Copy the Nebula Graph import instructions below word for word, reproducing every line and command unchanged.

### Source text ###

Step 4: Import data into Nebula Graph

Run the following command to import Hive data into Nebula Graph. For a description of the parameters, see Options for import.

${SPARK_HOME}/bin/spark-submit --master "local" --class com.vesoft.nebula.exchange.Exchange <nebula-exchange-2.6.1.jar_path> -c <hive_application.conf_path> -h

Note

JAR packages are available in two ways: compiled them yourself, or download the compiled .jar file directly.

For example:

${SPARK_HOME}/bin/spark-submit  --master "local" --class com.vesoft.nebula.exchange.Exchange  /root/nebula-exchange/nebula-exchange/target/nebula-exchange-2.6.1.jar  -c /root/nebula-exchange/nebula-exchange/target/classes/hive_application.conf -h

You can search for batchSuccess.<tag_name/edge_name> in the command output to check the number of successes. For example, batchSuccess.follow: 300.

### Listed records ###

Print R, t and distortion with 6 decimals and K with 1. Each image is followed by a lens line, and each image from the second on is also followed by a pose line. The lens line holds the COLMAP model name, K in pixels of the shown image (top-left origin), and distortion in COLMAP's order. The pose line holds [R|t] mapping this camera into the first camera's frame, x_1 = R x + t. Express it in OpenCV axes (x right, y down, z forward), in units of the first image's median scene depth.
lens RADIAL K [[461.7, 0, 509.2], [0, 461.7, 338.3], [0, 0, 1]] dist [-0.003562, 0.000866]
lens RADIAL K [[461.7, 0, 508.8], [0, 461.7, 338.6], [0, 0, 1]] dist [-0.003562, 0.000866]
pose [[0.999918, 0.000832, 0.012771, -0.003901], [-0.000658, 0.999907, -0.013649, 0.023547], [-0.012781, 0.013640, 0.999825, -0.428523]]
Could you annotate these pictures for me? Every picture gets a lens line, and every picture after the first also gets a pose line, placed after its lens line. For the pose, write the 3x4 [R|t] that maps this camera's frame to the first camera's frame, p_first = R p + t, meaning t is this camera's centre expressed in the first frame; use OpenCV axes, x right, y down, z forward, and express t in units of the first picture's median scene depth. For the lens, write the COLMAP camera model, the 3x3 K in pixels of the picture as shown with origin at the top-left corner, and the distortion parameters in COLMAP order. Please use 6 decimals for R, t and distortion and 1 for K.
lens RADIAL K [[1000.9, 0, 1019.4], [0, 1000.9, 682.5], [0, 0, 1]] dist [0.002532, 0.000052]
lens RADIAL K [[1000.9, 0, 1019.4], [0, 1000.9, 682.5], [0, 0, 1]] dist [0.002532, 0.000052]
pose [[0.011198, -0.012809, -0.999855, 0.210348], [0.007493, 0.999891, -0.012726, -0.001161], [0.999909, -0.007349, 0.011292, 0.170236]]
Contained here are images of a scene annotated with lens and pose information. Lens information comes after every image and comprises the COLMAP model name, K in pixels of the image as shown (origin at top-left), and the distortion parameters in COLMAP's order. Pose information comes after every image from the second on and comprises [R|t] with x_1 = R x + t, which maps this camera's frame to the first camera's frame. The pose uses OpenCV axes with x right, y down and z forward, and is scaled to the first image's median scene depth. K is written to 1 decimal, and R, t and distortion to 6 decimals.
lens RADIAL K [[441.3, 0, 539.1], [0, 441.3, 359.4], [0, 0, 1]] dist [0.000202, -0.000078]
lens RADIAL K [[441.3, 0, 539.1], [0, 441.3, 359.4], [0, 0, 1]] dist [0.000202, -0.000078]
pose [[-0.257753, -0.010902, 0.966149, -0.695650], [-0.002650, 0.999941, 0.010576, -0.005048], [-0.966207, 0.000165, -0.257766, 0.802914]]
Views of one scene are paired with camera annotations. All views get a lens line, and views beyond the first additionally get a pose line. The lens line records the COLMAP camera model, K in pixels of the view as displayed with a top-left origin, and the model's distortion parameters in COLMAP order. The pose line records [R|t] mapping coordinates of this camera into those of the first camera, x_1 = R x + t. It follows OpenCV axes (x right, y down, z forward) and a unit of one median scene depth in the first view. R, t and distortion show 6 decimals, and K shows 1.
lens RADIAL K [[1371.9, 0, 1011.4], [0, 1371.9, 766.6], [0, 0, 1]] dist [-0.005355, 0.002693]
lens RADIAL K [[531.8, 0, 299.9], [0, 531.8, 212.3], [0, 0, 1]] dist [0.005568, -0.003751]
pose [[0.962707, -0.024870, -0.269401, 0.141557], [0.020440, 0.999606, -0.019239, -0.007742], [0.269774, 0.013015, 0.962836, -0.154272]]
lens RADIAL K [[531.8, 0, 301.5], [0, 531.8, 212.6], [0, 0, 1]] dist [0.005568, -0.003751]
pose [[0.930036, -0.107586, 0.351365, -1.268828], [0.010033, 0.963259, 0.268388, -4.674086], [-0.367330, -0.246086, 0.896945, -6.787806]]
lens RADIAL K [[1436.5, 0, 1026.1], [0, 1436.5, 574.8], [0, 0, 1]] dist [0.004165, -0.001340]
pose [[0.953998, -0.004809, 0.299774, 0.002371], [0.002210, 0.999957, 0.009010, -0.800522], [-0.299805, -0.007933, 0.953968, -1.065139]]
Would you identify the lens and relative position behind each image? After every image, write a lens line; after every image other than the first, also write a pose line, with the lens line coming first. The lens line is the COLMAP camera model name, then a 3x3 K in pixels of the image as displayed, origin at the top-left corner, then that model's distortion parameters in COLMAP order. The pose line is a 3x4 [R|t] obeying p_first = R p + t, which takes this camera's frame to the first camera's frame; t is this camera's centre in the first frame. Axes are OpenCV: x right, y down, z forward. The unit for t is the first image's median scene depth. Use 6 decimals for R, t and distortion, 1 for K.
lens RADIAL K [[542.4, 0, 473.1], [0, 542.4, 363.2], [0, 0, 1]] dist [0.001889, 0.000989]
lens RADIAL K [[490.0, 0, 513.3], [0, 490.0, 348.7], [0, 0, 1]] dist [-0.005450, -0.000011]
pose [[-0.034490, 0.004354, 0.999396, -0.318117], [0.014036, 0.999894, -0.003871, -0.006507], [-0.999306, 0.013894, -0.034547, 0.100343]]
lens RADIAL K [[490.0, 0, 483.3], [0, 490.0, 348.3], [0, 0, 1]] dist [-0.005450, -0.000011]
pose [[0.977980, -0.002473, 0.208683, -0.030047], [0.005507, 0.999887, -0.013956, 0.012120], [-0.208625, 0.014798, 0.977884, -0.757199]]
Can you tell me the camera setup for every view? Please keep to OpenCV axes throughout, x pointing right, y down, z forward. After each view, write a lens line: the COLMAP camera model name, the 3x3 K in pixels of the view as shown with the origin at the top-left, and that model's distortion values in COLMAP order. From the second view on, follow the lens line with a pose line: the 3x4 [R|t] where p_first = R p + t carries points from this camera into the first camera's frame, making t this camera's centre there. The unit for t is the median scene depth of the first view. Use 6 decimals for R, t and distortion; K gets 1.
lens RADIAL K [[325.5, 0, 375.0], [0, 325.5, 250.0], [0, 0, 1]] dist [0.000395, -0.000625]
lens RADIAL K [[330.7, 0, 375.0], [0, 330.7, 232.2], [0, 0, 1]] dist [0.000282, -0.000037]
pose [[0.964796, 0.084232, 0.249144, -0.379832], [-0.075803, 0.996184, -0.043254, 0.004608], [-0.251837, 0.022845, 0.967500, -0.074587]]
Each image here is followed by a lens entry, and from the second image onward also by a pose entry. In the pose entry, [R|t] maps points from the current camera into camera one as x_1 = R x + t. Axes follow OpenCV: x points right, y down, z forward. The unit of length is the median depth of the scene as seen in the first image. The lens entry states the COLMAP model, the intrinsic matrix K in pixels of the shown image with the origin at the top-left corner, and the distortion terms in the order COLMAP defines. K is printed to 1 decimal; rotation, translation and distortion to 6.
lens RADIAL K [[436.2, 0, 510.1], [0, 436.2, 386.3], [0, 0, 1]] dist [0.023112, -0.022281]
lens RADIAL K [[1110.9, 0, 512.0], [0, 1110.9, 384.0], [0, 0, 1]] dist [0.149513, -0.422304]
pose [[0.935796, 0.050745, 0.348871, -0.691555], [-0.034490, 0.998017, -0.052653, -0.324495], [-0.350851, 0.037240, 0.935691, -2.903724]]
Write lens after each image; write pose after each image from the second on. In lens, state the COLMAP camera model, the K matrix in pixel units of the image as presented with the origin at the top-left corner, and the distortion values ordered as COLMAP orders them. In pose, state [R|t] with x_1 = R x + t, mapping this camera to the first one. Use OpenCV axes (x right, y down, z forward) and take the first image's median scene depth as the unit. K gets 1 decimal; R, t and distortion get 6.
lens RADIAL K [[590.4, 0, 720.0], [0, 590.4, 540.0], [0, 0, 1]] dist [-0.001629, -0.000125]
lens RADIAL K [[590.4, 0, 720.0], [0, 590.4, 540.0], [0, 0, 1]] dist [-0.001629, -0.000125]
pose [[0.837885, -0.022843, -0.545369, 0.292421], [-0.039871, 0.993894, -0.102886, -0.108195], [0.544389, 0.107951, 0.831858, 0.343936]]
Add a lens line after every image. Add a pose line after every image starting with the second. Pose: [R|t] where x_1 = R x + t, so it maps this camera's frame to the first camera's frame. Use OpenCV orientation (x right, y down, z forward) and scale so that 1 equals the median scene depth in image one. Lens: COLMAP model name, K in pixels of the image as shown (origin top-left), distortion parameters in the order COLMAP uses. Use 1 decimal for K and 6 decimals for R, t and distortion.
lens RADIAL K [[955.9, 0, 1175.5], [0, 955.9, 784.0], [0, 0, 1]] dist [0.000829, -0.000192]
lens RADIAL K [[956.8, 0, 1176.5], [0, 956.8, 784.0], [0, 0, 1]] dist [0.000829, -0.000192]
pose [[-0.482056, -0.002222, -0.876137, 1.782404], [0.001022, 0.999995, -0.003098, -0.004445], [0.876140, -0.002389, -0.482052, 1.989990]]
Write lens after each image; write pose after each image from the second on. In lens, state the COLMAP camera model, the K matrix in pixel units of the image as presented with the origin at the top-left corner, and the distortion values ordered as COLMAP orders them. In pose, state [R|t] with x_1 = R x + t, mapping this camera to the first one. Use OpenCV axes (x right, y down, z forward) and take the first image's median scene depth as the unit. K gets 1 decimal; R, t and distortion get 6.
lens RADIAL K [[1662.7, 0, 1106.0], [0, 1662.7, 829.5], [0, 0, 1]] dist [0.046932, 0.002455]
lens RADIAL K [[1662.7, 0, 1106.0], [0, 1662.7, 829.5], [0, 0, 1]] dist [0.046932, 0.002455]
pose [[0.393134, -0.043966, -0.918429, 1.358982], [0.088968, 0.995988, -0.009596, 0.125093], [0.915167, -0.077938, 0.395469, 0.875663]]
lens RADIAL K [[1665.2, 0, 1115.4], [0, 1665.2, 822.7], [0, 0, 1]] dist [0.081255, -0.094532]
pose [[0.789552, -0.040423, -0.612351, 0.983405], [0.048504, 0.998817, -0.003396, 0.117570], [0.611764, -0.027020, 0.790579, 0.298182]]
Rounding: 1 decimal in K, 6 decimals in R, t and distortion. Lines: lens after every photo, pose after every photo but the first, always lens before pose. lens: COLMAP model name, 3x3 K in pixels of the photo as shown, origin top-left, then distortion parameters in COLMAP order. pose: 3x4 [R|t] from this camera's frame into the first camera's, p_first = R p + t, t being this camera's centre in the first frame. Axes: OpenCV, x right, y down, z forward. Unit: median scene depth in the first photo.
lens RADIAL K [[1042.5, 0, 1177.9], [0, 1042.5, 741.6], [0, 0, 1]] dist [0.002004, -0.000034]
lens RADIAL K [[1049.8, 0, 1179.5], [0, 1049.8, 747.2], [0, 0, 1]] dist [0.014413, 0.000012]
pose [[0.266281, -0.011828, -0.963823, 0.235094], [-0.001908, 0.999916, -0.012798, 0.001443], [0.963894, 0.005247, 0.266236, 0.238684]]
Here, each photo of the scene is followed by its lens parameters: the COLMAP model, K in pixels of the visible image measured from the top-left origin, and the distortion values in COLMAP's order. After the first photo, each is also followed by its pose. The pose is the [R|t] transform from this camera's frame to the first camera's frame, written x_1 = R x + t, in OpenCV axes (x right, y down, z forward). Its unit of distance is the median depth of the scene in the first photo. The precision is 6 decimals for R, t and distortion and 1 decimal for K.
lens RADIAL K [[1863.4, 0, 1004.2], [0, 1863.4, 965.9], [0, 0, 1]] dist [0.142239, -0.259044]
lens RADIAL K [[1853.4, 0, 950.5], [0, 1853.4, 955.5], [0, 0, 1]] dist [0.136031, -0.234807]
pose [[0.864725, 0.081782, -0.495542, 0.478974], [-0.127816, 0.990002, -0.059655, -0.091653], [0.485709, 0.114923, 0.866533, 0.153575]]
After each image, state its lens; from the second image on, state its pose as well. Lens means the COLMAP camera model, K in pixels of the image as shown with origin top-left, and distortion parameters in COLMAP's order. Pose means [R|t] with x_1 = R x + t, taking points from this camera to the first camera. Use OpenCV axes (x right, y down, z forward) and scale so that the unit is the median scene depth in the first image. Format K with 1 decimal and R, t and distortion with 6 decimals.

###

■ Final answer ■
Step 4: Import data into Nebula Graph

Run the following command to import Hive data into Nebula Graph. For a description of the parameters, see Options for import.

${SPARK_HOME}/bin/spark-submit --master "local" --class com.vesoft.nebula.exchange.Exchange <nebula-exchange-2.6.1.jar_path> -c <hive_application.conf_path> -h

Note

JAR packages are available in two ways: compiled them yourself, or download the compiled .jar file directly.

For example:

${SPARK_HOME}/bin/spark-submit  --master "local" --class com.vesoft.nebula.exchange.Exchange  /root/nebula-exchange/nebula-exchange/target/nebula-exchange-2.6.1.jar  -c /root/nebula-exchange/nebula-exchange/target/classes/hive_application.conf -h

You can search for batchSuccess.<tag_name/edge_name> in the command output to check the number of successes. For example, batchSuccess.follow: 300.